Responding to character of context
In Pasadena, California, the Playhouse Plaza has replaced a single-story furniture store with “an architectural triumph that has added to Pasadena’s legacy of well-designed, beautiful buildings,” says Susan Mossman, Executive Director of Pasadena Heritage.
Located in the city’s revitalizing 32-block Playhouse District, the 155,000-square foot mixed-use development includes office space with ground floor shops and restaurants organized around courtyards and paseos and fronting two important commercial thoroughfares.
The building’s open spaces and architecture celebrate the Pasadena Playhouse, an early 20th Century theater with a unique and unusual history that stands across the street.
Because of the historical importance of the playhouse, the development of the site was embroiled in a multiyear battle. The dispute was settled by a series of charrettes that led to the current design.
The developer wanted a building that met 21st Century functional and constructional requirements. The community wanted a building that would relate seamlessly to its historic setting and sit comfortably with the scale of existing buildings.
“The final project is a lesson in listening to the concerns of the community up front, so that stakeholder consensus, including community perspectives, can be achieved and successfully implemented early on,” notes Nina Chomsky, Community Activist.

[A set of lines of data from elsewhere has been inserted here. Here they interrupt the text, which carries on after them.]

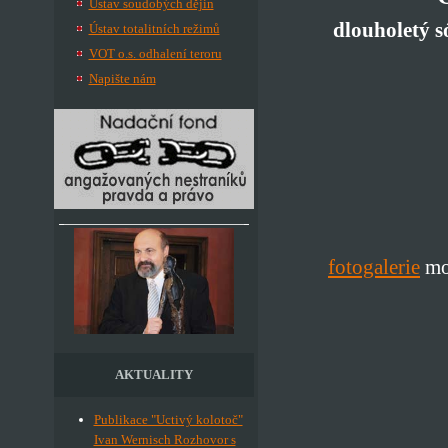
Ústav soudobých dějin
dlouholetý s
Ústav totalitních režimů
VOT o.s. odhalení teroru
Napište nám
fotogalerie
mom
AKTUALITY
Publikace "Uctivý kolotoč"
Ivan Wernisch Rozhovor s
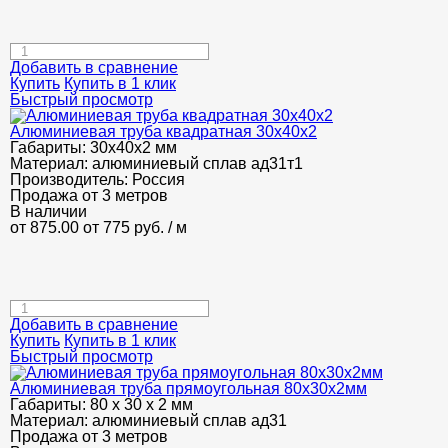
Добавить в сравнение
Купить
Купить в 1 клик
Быстрый просмотр
Алюминиевая труба квадратная 30х40х2
Габариты:
30х40х2 мм
Материал:
алюминиевый сплав ад31т1
Производитель:
Россия
Продажа от 3 метров
В наличии
от 875.00
от 775
руб.
/ м
Добавить в сравнение
Купить
Купить в 1 клик
Быстрый просмотр
Алюминиевая труба прямоугольная 80х30х2мм
Габариты:
80 х 30 х 2 мм
Материал:
алюминиевый сплав ад31
Продажа от 3 метров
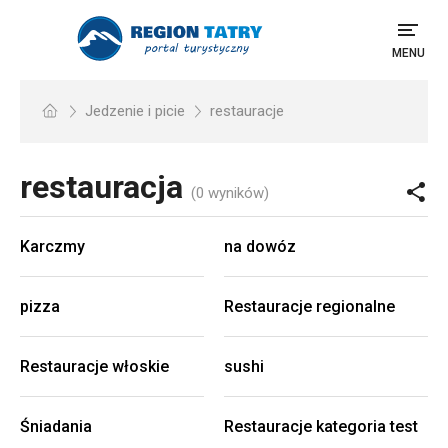
MENU
Jedzenie i picie
restauracje
restauracja
(0 wyników)
Karczmy
na dowóz
pizza
Restauracje regionalne
Restauracje włoskie
sushi
Śniadania
Restauracje kategoria test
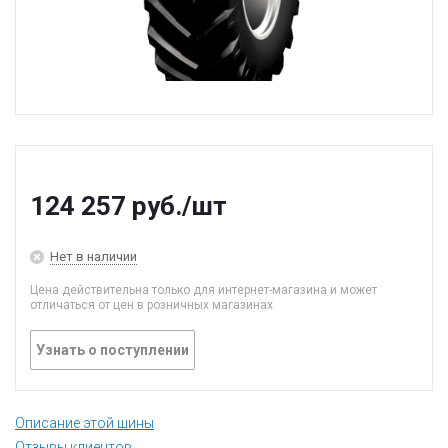
124 257
руб.
/шт
Нет в наличии
Цена действительна только для интернет-магазина и может
отличаться от цен в розничных магазинах
Узнать о поступлении
Описание этой шины
Отзывы клиентов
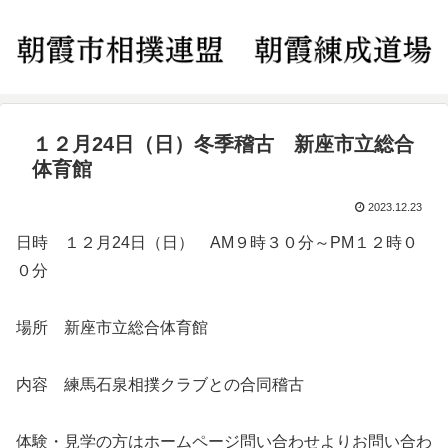
１２月24日（日）冬季稽古 新座市立総合
体育館
2023.12.23
日時 １２月24日（日） AM９時３０分～PM１２時０
０分
場所 新座市立総合体育館
内容 練馬石泉相撲クラブとの合同稽古
体験・見学の方はホームページ問い合わせよりお問い合わ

The site fronts Colorado Boulevard, famous for the Rose Bowl Parade, a formerly automobile-dominated thoroughfare that is transitioning to an urban place. The six-story Art Deco-style façade, inspired by the rich Deco traditions of Los Angeles, reflects the scale of commercial structures on that street.
To the west, along El Molino Avenue, the building faces the historic two-story playhouse with its courtyard opening on to the street. Playhouse Plaza echoes this gesture on the opposite side of the street, forming a joint mid-block quad framed by two-story buildings. The retail buildings facing the historic Playhouse reuse the historic brick of the former demolished retail building on the site—using material to express memory.
Resolving the new building’s relationship with the historic playhouse was instrumental in reaching political consensus, demonstrating the power of New Urbanism to bring communities together.
Playhouse Plaza won a CNU Charter Award in 2016 for Moule & Polyzoides, Architects and Urbanists.